姚秀姑连忙道:“爵爷,您也不能轻易用兵的。”
梅玉冷笑道:“他暗遣奸细,对我展开了暗杀行动,只此一端,已经足够构成我发兵的条件了!”
方天杰道:“二哥,你长途跋涉才来到此地,又要匆匆地发兵远行,那在兵法上是所谓的师老兵疲,不征伐!”
“这正是安南敢于惹我的原因,他们吃定了我不敢轻动,我就偏要动给他看。”
方天杰道:“二哥何不领军在此小驻,待兄弟率军去讨伐他们一阵!”
“你带哪一支兵去?”
“圣光寺属下征得兵了万人,经小弟训练年余,已颇可一战,再者,暹罗也能派出几千人。”
梅玉一叹道:“老三!皇帝派我来西南开都护府,就是不希望圣光寺在此间的兵力太盛,你那一万人只能用于自保,不能用来打仗的!”
姚秀姑也道:“是的!兄弟,永乐皇帝是个猜忌心很重的人,对于建文大哥匿居此地一事的态度,一直捉摸不定,你还是别去刺激他的好。”
梅玉道:“但安南的问题必须解决,这是向我挑战,我要开府西南夷,威信不容受损,必须儆以立威。”

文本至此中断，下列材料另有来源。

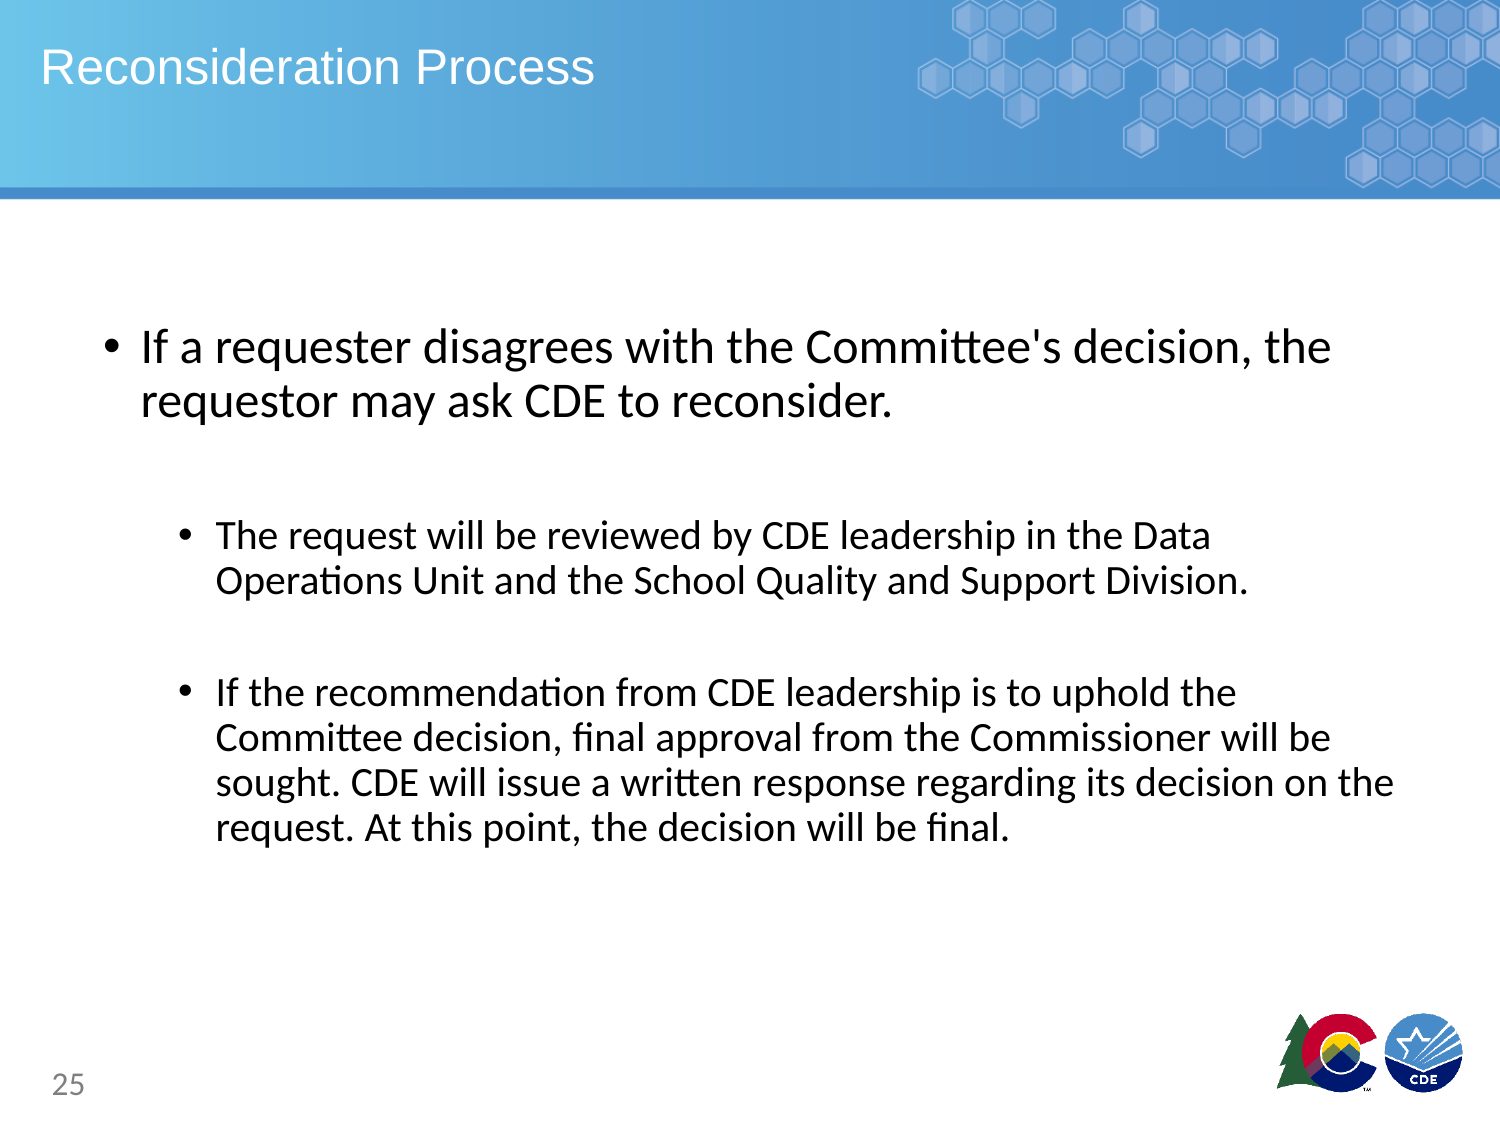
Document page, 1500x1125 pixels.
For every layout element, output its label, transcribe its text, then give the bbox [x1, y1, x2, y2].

大家都知道梅玉的脾气,他决定的事也不容更改,但是梅玉这次却作了很大胆的行动,他留下了大军在后面慢行,自己只带了一个吴文桂,两人双骑上路先行,吴文桂是因为自小出身在云南,通晓各种苗夷语言,梅玉带着他是为了方便行路。
他要一个人先走,主要是为了了解敌情,也是为了安全,他知道安南既然决心要对付他,暗杀的行动一定会继之不断,倒不如他一个人走在前面出人意料。
大军帐中只有姚秀姑一个人,带着几名侍女,但是几位副帅每天还是循例到军中叩清指示,实际上,梅玉已经领先走好几天了。
暹罗通安南是有路的,但是梅玉却要抄近路,他准备横越老挝,由永珍直逼河南,而且也要他的部属跟在后面走这条路,他本人在前面等于是开路,沿途留下记号,让大军随后追上来。
所以,他走的是小路,仅容一骑通行,梅玉却不担心这件事,他认为他的马匹能通过的地方,大军也能行。
吴文桂是通晓夷语,不停地找当地土著问路,使他们一直能维持着正确的方向,而且也躲开了蓝氏的侦骑,使他们一路很顺利地行进着。
七月天气十分闷热,他们已经越过了边境,进人到安南的境内藩岭之下,安南山脉绵延极长,越岭而过,十分的辛苦,山上山下气候截然不同,他们越行越高,天气也越凉,忽而遭逢到一阵急雨。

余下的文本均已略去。